Kobus ellipsiprymnus, Cobe à croissant, Bovidae

Préliminaires amoureux. Les femelles mettent toujours bas au même endroit © Giuseppe Mazza

Les mâles cependant ne sont pas tous aussi tolérants et certains chassent rapidement et obstinément tout mâle entrant sur leur territoire quel que soit son âge.

Reproduction : la maturité sexuelle des mâles et des femelles survient assez tardivementt (à l’âge de 5 ou 6 ans pour les mâles et de trois au moins pour les femelles). Le Cobe à croissant qui vit dans des zones tropicales a tendance à se reproduire pendant la saison des pluies alors que le Kobus defassa, qui vit dans les zones équatoriales, ne connaît pas de saisonnalité. Les mâles restent néanmoins territoriaux toute l’année même en dehors de la période de reproduction.

La femelle qui est sur le point de mettre bas se cache dans la végétation dense au moins deux jours avant l’accouchement. Curieusement, il semblerait que la plupart des naissances aient lieu le matin. Les femelles non primipares préfèrent donner naissance à leurs autres petits dans la  «nurserie» où le premier a vu le jour. Il s’agit, en fait, d’une forme d’exacerbation de la sédentarité et de la territorialité de l’espèce.
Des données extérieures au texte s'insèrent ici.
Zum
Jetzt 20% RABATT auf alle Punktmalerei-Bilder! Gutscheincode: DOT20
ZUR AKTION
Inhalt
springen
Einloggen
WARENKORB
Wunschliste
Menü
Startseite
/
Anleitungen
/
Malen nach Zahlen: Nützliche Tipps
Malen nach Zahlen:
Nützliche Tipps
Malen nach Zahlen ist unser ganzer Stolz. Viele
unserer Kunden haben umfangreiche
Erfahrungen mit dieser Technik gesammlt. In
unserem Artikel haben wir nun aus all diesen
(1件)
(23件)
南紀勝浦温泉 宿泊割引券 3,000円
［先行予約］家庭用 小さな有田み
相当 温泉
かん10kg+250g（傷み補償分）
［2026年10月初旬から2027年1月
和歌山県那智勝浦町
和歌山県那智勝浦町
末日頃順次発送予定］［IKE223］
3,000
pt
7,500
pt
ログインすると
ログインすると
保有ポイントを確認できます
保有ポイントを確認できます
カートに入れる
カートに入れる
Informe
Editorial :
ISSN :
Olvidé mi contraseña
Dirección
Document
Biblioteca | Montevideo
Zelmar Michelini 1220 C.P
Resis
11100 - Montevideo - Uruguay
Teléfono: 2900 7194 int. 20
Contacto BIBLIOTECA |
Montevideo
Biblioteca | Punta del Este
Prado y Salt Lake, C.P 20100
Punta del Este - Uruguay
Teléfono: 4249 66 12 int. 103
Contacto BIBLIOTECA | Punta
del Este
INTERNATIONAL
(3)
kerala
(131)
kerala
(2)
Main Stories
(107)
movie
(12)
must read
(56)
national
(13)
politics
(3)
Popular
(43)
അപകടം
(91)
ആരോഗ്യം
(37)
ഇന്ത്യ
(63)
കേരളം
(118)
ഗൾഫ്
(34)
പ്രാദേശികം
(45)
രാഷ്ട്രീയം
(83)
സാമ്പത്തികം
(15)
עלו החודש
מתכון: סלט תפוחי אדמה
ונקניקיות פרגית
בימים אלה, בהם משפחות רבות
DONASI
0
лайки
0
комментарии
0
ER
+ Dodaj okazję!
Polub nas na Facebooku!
Le nouveau-né s’avère étrangement moins dépourvu de défense que des espèces agressives comme l’antilope noire, car trente minutes après sa naissance il est déjà capable de se tenir debout sur ses pattes et quelques heures après il peut courir beaucoup plus vite qu’un homme. Pour cette raison, au lieu de rester immobile dans l’herbe lorsqu’un prédateur s’approche, il préfère déjà prendre aussitôt la fuite. En revanche, dans les zones où se trouve l’hyène tachetée dont on a observé qu’elle est le prédateur le plus dangereux pour les jeunes,ceux-ci, au lieu de rester immobiles dans le couvert végétal, tendent longtemps à vagabonder. La viande du Cobe à croissant a la réputation d’être immangeable et d’avoir un goût musqué. Cela toutefois n’est vrai qu’en partie : c’est la graisse surtout et la peau qui peuvent donner à la viande un goût et une odeur aussi désagréables mais préparée de manière à éliminer ces parties, celle-ci est tout-à fait mangeable, même si elle est certes moins bonne que celle des autres antilopes. Ceci a alimenté la rumeur selon laquelle de nombreux prédateurs ne chasseraient pas le Cobe à croissant. Si je me base sur  mon expérience  il ne me semble pas vraiment qu’un lion ait des problèmes de ce genre et en réalité dans de nombreuses zones les cobes paient un lourd tribut au lion. Souvent, les mâles, au lieu de s’enfuir, ont tendance à faire face au félin, les cornes dirigées vers le bas, ce qui n’est certainement pas une bonne tactique vu qu’il s’agit d’un combat presque perdu d’avance. Une fois  j’ai trouvé une femelle tuée et dévorée en partie par un gros léopard.

Noms communs

Anglais : common waterbuck ; italien  : Cobo all’ellisse ou Balanca ; allemand : Ellipsen Wasserbock ; afrikaans : Waterbok ; zulu-siswati : Iphiva ; shangaan : mhitlwa ; ndebele : Isidumuka ; tswana : Pitlhwa ; sotho : phitlwa ; venda : phidwa ; shona : dhumukwa ; lozi : ngunguma ; somali : balanca ; swahili : kuru.